• _Required work_:
[a] Update the passage about Strzegowo from "Education confined itself" to "Jewish life everywhere.", replacing "secular education" with "general schooling".
[b] Carry the account of Jewish life in Strzegowo further, picking up right after its final sentence.

• _Text segment_:
= = = = =

Education confined itself solely to the study of Jewish learning. It began early in life, at the age of 4, and continued until maturity. There was little secular education available. However, Strzegowo could not resist the trend of the times and new ideas did infiltrate into the life of the community. Among these new ideas were primarily Zionism, Poale-Zionism, Bundism, Mizrachi and others. All the foregone is evidence that Strzegowo was a thriving and intellectually alert little town, which mirrored in its confines the strife between progress and backwardness in Jewish life everywhere.

Strange and unpredictable were the ways of fate, which prompted some of the Strzegower inhabitants to emigrate and flee, while others remained to be cruelly destroyed by the Nazis. It is not wisdom, clairvoyance or superior intelligence that made some people emigrate; neither is it stupidity or backwardness which caused others to remain. Life in Strzegowo held little promise for young people, and consequently the latter were making ceaseless efforts to emigrate; some succeeded in doing so, some did not.

= = = = =

• _Source data_:
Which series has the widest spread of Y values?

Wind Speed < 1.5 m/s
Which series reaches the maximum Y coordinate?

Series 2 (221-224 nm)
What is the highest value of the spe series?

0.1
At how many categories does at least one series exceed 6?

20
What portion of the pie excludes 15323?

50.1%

= = = = =

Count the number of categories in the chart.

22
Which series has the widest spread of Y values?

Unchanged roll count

= = = = =

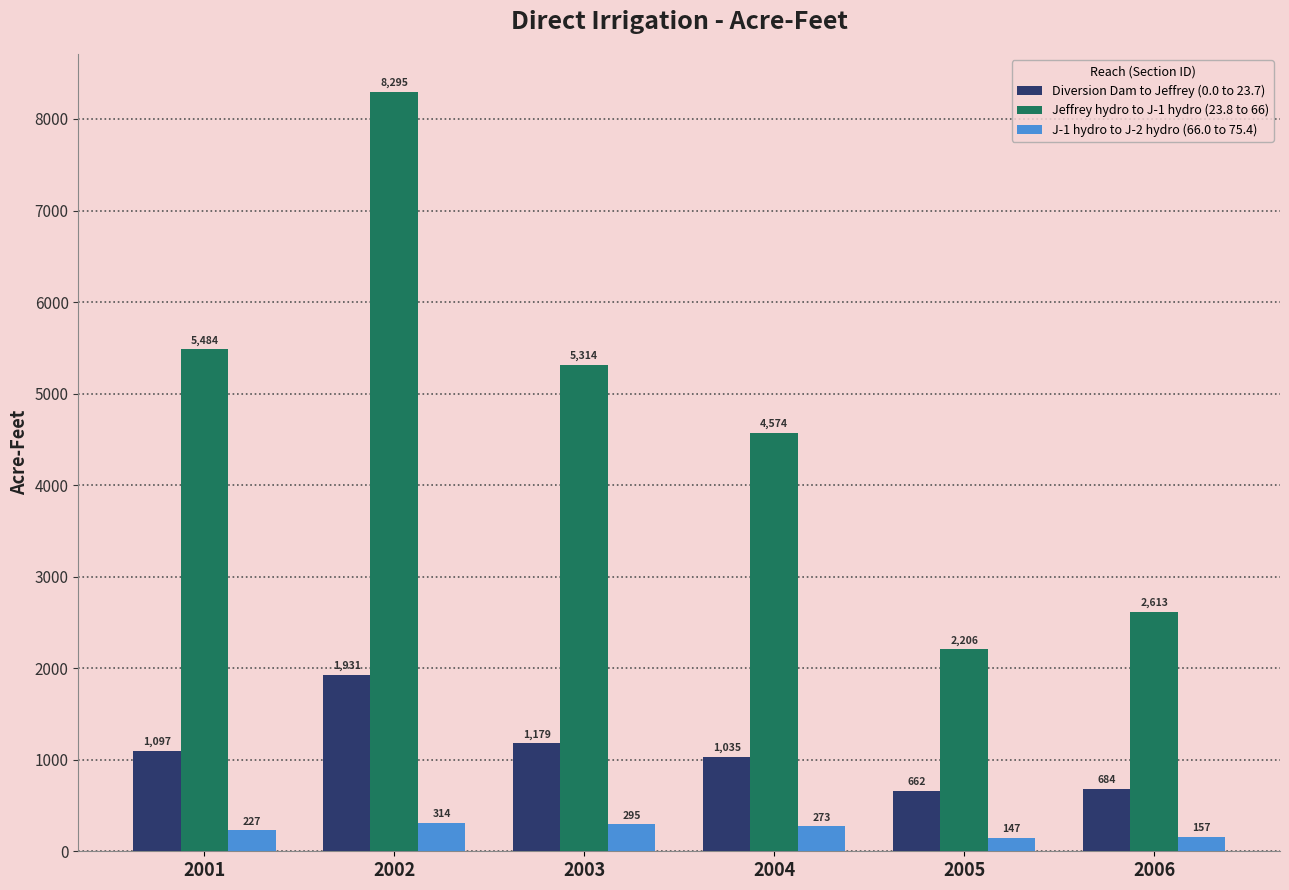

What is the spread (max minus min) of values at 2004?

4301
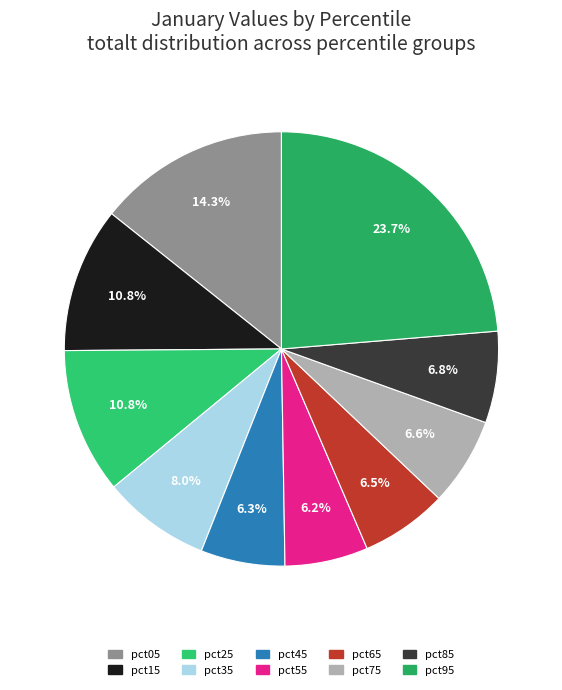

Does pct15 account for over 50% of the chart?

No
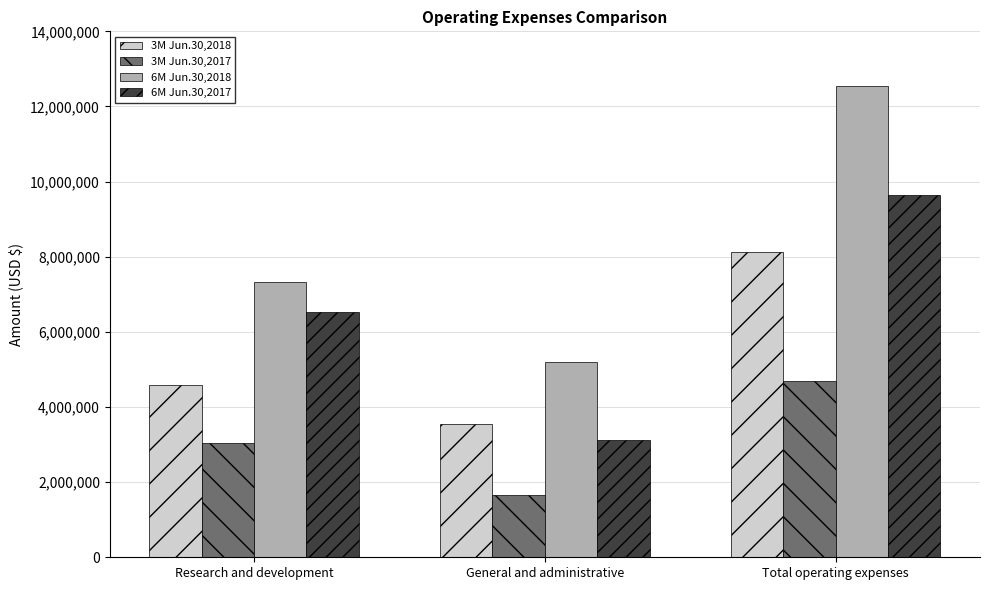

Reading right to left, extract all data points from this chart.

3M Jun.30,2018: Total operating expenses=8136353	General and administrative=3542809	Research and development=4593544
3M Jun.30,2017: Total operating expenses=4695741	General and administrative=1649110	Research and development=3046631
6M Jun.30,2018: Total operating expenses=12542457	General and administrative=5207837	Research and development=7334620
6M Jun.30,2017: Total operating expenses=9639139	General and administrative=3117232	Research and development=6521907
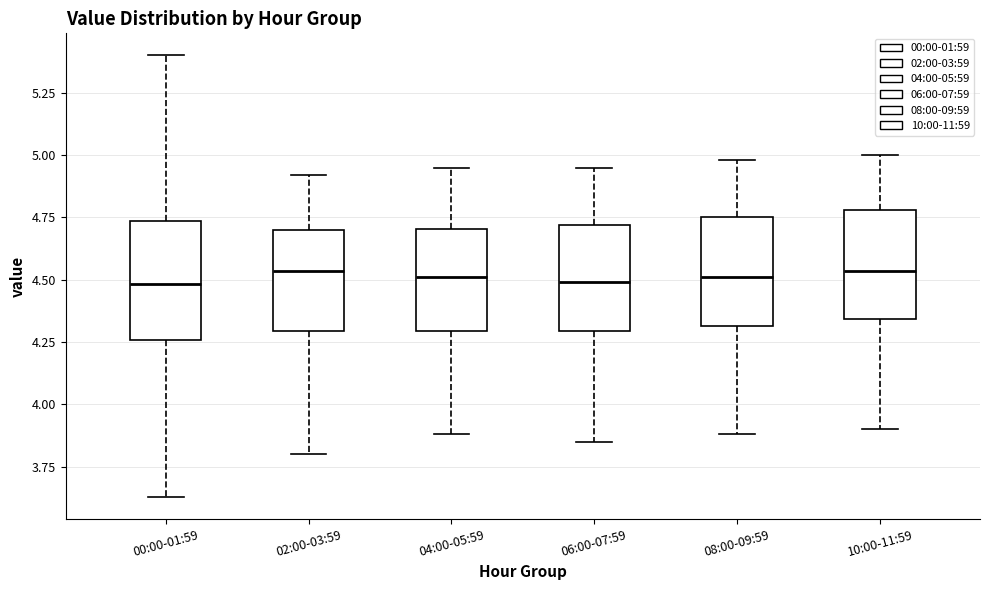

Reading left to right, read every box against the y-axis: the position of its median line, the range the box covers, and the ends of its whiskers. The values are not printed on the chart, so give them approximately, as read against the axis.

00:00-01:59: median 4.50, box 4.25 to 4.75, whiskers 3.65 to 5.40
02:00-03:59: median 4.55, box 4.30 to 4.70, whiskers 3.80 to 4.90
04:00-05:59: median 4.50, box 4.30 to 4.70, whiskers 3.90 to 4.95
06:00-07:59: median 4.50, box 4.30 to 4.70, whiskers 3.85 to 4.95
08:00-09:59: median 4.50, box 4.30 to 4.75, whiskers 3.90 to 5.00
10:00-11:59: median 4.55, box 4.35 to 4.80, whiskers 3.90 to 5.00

= = = = =

• _Answers below_:
[a]
Education confined itself solely to the study of Jewish learning. It began early in life, at the age of 4, and continued until maturity. There was little general schooling available. However, Strzegowo could not resist the trend of the times and new ideas did infiltrate into the life of the community. Among these new ideas were primarily Zionism, Poale-Zionism, Bundism, Mizrachi and others. All the foregone is evidence that Strzegowo was a thriving and intellectually alert little town, which mirrored in its confines the strife between progress and backwardness in Jewish life everywhere.

[b]
The desire to emigrate did not confine itself to young people only; after the first World War it was all-pervading. Anyone of those here in the United States today could have remained over there had not the hand of fate guided them or their parents into the free world many years ago, before the catastrophe was in sight.

 

The Catastrophe

Because we are unable to present a detailed depiction of the catastrophe that has befallen our unforgettable community Strzegowo, we will just submit some of the highlights.

On September 1st, 1939, the hordes of Hitler swept across from Germany, and within hours were in possession of Strzegowo. The Jews of the town were panic-stricken; they were trapped by the enemy. From their hiding places they watched with fear the goose-stepping Nazis march into Strzegowo. They were trapped by the Nazis, assisted by the local German residents, and there did not seem to be the slightest chance of escaping death.

A reign of terror began immediately. While the Nazis were busy setting up their headquarters, the anti-Semitic Poles went on an orgy of brutality. They together with the local Germans dragged Jews from their hiding places to forced labor and many of them were murdered. They walked from house to house and did their cruel work. Before the Nazis had time to begin their own program of extermination of the Jews in Strzegowo, some Poles and the local Germans gave them a preview of the horrors that would follow.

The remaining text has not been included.